Consent* I agree to the medical release as stated below:
As a student, parent or guardian I understand that the information requested on this form is intended to help inform program staff of any pre-existing medical conditions. If “Participant” has a pre-existing medical condition, participation in any strenuous activities or recreational time may not be recommended. This information will be kept in strict confidence and will only be shared with your permission. Texas Strings Camp requests the information below so that, in case of emergency, we will have accurate information so that we can provide and/or seek appropriate treatment for Participant. You are accountable for providing an accurate medical history. If Participant has any medical issue that is not requested below, but which you think is important, please include that information. Please answer all of the questions. If you answer yes to any of the following questions, please explain as indicated. Use back and/or additional paper if needed.
Unless prior arrangements have been made, medical needs will be handled through the Dell Seton Medical Center at the University of Texas. In cases where medical attention is necessary, parents will be contacted for approval when possible.
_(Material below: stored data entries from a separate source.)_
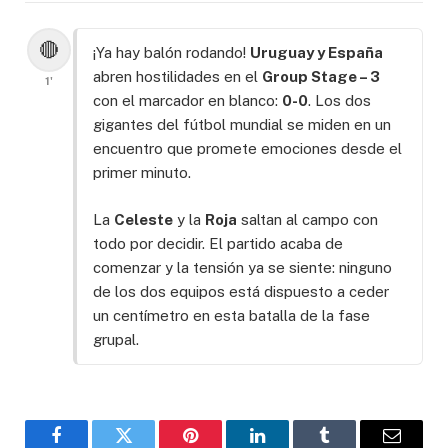
🔴
¡Ya hay balón rodando!
Uruguay y España
abren hostilidades en el
Group Stage – 3
1'
con el marcador en blanco:
0-0
. Los dos
gigantes del fútbol mundial se miden en un
encuentro que promete emociones desde el
primer minuto.
La
Celeste
y la
Roja
saltan al campo con
todo por decidir. El partido acaba de
comenzar y la tensión ya se siente: ninguno
de los dos equipos está dispuesto a ceder
un centímetro en esta batalla de la fase
grupal.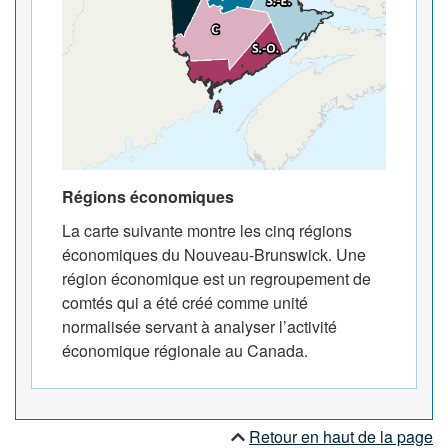
Régions économiques
La carte suivante montre les cinq régions
économiques du Nouveau-Brunswick. Une
région économique est un regroupement de
comtés qui a été créé comme unité
normalisée servant à analyser l’activité
économique régionale au Canada.
Retour en haut de la page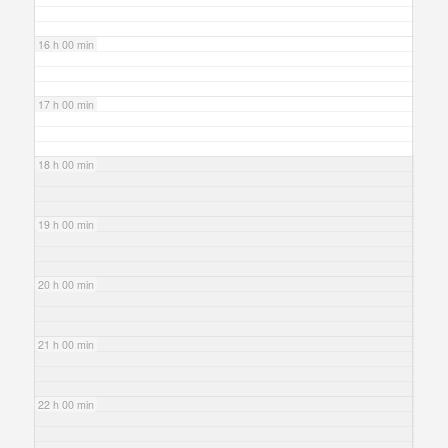
16 h 00 min
17 h 00 min
18 h 00 min
19 h 00 min
20 h 00 min
21 h 00 min
22 h 00 min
However, before medical treatment can be provided, we are required to have a medical release signed by the parent /guardian. The hospital will not perform services unless this form is presented at the time of treatment.
Participant has my permission to receive medical attention in the event of illness or medical emergency while participating in this Program. I will assume the financial responsibility for any cost of health care for my child that may occur during this Program.
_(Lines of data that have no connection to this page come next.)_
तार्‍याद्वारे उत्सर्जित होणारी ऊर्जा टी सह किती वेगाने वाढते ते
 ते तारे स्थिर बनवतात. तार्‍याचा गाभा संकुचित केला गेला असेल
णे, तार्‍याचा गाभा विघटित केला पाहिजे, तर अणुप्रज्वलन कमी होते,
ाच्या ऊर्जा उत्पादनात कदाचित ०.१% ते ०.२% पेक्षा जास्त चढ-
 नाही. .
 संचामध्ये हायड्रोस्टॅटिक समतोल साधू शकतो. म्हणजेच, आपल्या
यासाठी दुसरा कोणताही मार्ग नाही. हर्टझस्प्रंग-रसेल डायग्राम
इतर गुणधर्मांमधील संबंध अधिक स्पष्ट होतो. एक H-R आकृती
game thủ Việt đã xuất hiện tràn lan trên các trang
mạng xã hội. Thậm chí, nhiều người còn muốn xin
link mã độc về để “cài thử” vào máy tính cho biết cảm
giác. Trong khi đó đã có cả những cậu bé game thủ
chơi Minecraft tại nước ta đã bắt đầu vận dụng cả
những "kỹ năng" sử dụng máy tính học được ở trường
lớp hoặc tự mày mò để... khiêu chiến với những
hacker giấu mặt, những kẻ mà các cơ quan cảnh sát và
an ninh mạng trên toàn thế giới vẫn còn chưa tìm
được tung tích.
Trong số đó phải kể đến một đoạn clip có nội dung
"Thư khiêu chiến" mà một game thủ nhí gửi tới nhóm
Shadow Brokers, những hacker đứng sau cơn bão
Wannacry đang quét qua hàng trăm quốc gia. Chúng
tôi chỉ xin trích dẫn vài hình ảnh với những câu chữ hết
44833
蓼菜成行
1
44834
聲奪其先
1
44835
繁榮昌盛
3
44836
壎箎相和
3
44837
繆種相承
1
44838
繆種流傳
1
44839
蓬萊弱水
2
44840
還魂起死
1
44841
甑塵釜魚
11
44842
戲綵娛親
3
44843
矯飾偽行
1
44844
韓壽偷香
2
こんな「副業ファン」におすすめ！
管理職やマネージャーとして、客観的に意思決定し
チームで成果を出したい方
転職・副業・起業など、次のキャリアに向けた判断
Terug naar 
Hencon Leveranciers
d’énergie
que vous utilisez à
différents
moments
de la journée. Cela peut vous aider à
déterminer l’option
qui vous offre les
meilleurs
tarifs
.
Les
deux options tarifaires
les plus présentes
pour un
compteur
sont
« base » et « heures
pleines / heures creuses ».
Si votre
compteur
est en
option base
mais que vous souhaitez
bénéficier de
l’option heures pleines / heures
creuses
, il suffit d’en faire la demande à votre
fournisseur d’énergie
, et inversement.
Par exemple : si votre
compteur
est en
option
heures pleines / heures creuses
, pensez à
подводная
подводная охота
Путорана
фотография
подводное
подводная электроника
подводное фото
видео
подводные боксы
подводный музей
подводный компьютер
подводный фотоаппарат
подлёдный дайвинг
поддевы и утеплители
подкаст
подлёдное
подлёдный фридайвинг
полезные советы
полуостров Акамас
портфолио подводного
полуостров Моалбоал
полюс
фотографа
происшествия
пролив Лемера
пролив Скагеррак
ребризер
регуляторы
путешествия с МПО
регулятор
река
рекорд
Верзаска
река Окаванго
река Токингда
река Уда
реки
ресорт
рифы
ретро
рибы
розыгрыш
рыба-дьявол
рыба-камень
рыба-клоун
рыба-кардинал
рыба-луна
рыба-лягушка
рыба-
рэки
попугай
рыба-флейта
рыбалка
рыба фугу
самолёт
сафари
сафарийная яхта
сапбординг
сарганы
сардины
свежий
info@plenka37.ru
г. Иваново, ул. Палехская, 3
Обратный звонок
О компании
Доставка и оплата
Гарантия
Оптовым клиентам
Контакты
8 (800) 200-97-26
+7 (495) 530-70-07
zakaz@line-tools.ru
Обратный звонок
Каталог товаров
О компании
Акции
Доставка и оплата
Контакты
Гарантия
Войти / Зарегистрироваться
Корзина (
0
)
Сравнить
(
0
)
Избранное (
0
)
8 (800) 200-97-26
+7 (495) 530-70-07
As a participant, parent, or guardian I understand and acknowledge that my failure to disclose relevant information may result in harm to Participant and/or others during this Program. By signing my name I represent and warrant that I have provided all materials and important information to Texas Strings Camp pertaining to my Participant’s medical, mental and physical condition and that it is accurate and complete. I agree to notify Texas Strings Camp of any changes in my mental, physical or medical condition prior Participant’s scheduled Program.
I understand that, if Participant chooses to participate in activities, he/she do so voluntarily and of his/her own accord and the final decision regarding participation is solely the responsibility of myself and Participant.